The Silent Cartographer

The science behind the mapmaking of our memories


Map of Moabit (source: Visualizing Urban Futures)

Almost every place you’ve ever been has been recorded by your brain. If you’ve been someplace where something significant happened, then your brain probably remembers a lot of detail about where you were. Noted, analyzed, and stored into your subconscious, the location of that event was tied to that memory from the moment it happened. This isn’t just philosophical speculation on our inner workings, it’s bona fide scientific speculation (and hopefully soon to be fact).

Within the past 5 years or so, such progress has been made on the topic of how the brain interprets and utilizes location. One finding that scientists have made is on a process called episodic memory formation.

It’s hypothesized that through this process, our brains solidify our memories by connecting them to the where of when from which they formed. Multiple different stimuli are involved in this process of memory making, which most likely occurs in a central location of the brain called the retrosplenial cortex. Here, all the sensory information gathered from being in a new environment is decodified and interpreted to create explicit meaning for the brain’s user. The Atlantic provides an excellent example of this phenomenon.

“When you walk into someone’s office, your brain records the location of the pieces of furniture, screens, bookshelves and windows inside…Your brain may not remember the arrangement of that office if nothing important happens inside — in fact, you’ll probably forget it — but if something memorable does happen, you will commit the setup of that room to your memory. That room will be forever linked to what you learned inside it.”

It’s crazy isn’t it? The fact that each of our memories is immutably attached to a location makes questions like “Where were you when the Seahawks won the Super Bowl?” all the more relevant. By asking where, we more easily call upon the what of the memory; the specifics that make that memory unique. But how does the brain drag in all this locational information to the brain in the first place?

I’m the map, I’m the map, I’m the map, I’m the map


There’s another background process in the brain that occurs whenever you step into a room. Using specialized cells (called grid cells) within the hippocampus region, your brain begins to map your surroundings by laying a grid pattern made of triangles (equilateral to be specific), over every surface visible to your eyes. As you walk along, moving form triangle to triangle in your mind, your brain taking note of which triangle you occupy at any given time, other cells begin to fire off.

More on the importance and functions of the hippocampus


Pass a wall or a fence, a boundary cell will fire off. Move your head left, right, up, down, straight ahead, behind you? BOOM, head direction cells spark, keeping you oriented about where you are within the imagined grid. Pass by a potted petunia, a cat mural, and go through a doorway? Place cells activate, taking note of these events as “landmarks” that give context to where you are on the map.

The combined work of all these cells creates a mental map of your location that allows you to imagine the space in your mind and wander around it as if you were really there. It’s as if your brain is a cartographer, commissioned to survey your every destination and chart it out for future reference should you ever need to revisit that place without travelling there.

Location, Location, Location

How about our memories’ ties to location?


Jim Corder’s piece, “Argument as Emergence, Rhetoric as Love,” started me thinking about the concept of identity, or as he names it, our “narrative.” What are our narrative’s made of, I wondered? In response, he replies:

“The choosing we do to make our narratives (whether or not we are aware of the nature of our choosing) also makes our narratives into arguments.” [p.18, Corder]

And then he says:

“Our narratives are the evidence we have of ourselves and of our conviction…argument is what we are.” [p.18, Corder]
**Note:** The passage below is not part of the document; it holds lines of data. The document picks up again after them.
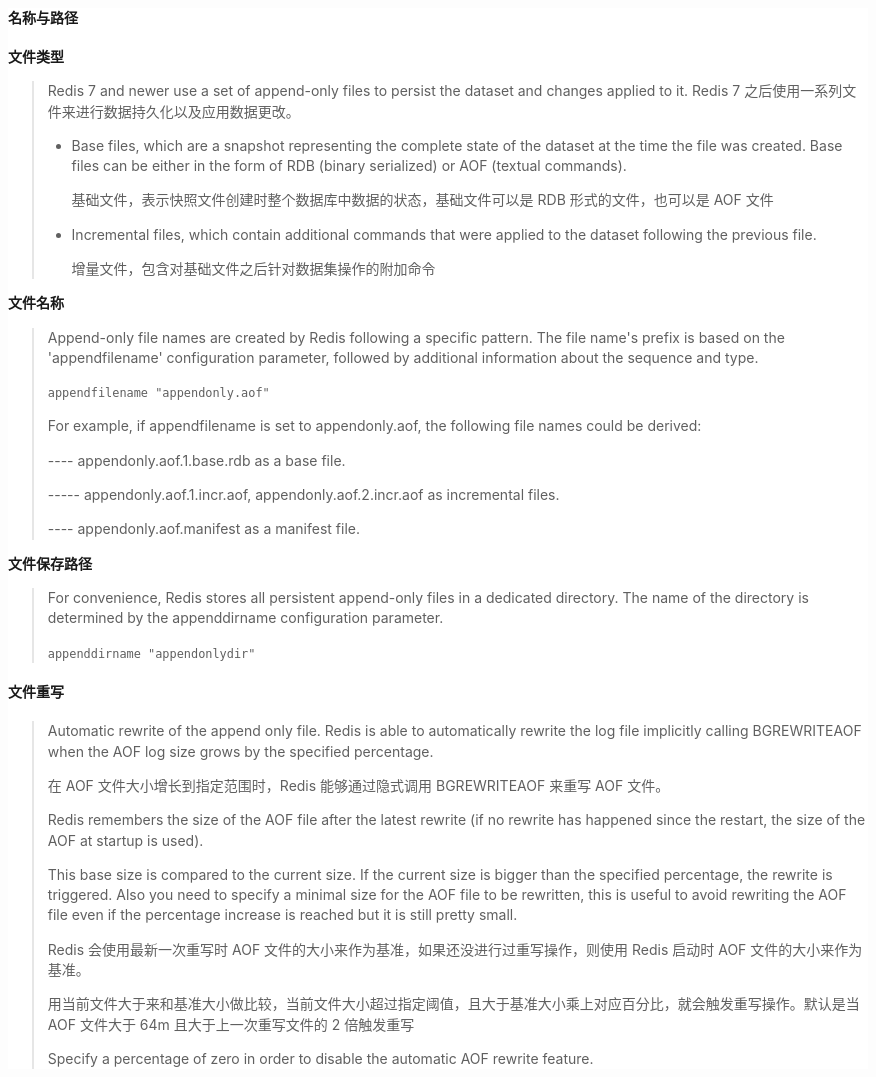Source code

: 

#### 名称与路径

**文件类型**

> Redis 7 and newer use a set of append-only files to persist the dataset and changes applied to it. Redis 7 之后使用一系列文件来进行数据持久化以及应用数据更改。
>
> - Base files, which are a snapshot representing the complete state of the dataset at the time the file was created. Base files can be either in the form of RDB (binary serialized) or AOF (textual commands).
>
>   基础文件，表示快照文件创建时整个数据库中数据的状态，基础文件可以是 RDB 形式的文件，也可以是 AOF 文件
>
> - Incremental files, which contain additional commands that were applied to the dataset following the previous file.
>
>   增量文件，包含对基础文件之后针对数据集操作的附加命令



**文件名称**

> Append-only file names are created by Redis following a specific pattern. The file name's prefix is based on the 'appendfilename' configuration parameter, followed by additional information about the sequence and type.
>
> `appendfilename "appendonly.aof"`
>
> For example, if appendfilename is set to appendonly.aof, the following file names could be derived:
>
> ---- appendonly.aof.1.base.rdb as a base file.
>
> ----- appendonly.aof.1.incr.aof, appendonly.aof.2.incr.aof as incremental files.
>
> ---- appendonly.aof.manifest as a manifest file.



**文件保存路径**

> For convenience, Redis stores all persistent append-only files in a dedicated directory. The name of the directory is determined by the appenddirname configuration parameter.
>
> `appenddirname "appendonlydir"`



#### 文件重写

> Automatic rewrite of the append only file. Redis is able to automatically rewrite the log file implicitly calling BGREWRITEAOF when the AOF log size grows by the specified percentage.
>
> 在 AOF 文件大小增长到指定范围时，Redis 能够通过隐式调用 BGREWRITEAOF 来重写 AOF 文件。
>
> Redis remembers the size of the AOF file after the latest rewrite (if no rewrite has happened since the restart, the size of the AOF at startup is used).
>
> This base size is compared to the current size. If the current size is bigger than the specified percentage, the rewrite is triggered. Also you need to specify a minimal size for the AOF file to be rewritten, this is useful to avoid rewriting the AOF file even if the percentage increase is reached but it is still pretty small.
>
> Redis 会使用最新一次重写时 AOF 文件的大小来作为基准，如果还没进行过重写操作，则使用 Redis 启动时 AOF 文件的大小来作为基准。
>
> 用当前文件大于来和基准大小做比较，当前文件大小超过指定阈值，且大于基准大小乘上对应百分比，就会触发重写操作。默认是当 AOF 文件大于 64m 且大于上一次重写文件的 2 倍触发重写
>
> Specify a percentage of zero in order to disable the automatic AOF rewrite feature.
Layman’s terms version of these quotes say that our narratives (made up of “choosing” important experiences from our lives) are in fact arguments. We use our narrative (aka the argument of our life) to justify ourselves against other people and the convictions they bring against our own. Our narratives are what ground us and give us stable footing to defend our existence when contrasting experiences come thundering upon us.

This now brings me to Sharon Roseman’s story.

Where am I?


In the episode of Radiolab titled “You Are Here,” Sharon is described as have DTD (Developmental Topographical Disorder), a condition which causes her world to rotate by 90 degrees. What Sharon once knew to be to in front of her would then be to the right of her. West would become North, and East would become South. Her whole world would rotate, rendering everything totally unfamiliar.

Though it wasn’t fully explored in this segment of Radiolab, I was curious about how Sharon’s condition affected her memories. I asked myself, if her world is constantly rotating without so much as a warning, then do her memories have the same consistency as ours? Is there a read thread that connects her experiences, tying them all into the same narrative, or do her memories live in two separate worlds? One where West is West, and the other where West is North.

If the second case is true, then this suggests that Sharon was not grounded! Her narrative would be in a state constant of disruption, proving a struggle to provide the evidence of herself and her convictions.

Being There

This connection of the formation of memories to Corder’s notions of narrative was what led me to discover the relationship between memories and their locations (which you read earlier on). Our memories are maps of our life experience; each individual memory being tied to a location, and all memories being mapped within the brain by a network of electrical signals.

So, dear readers, I advise you to become more attuned to your surroundings, because they’re more closely tied to your memories than you might think.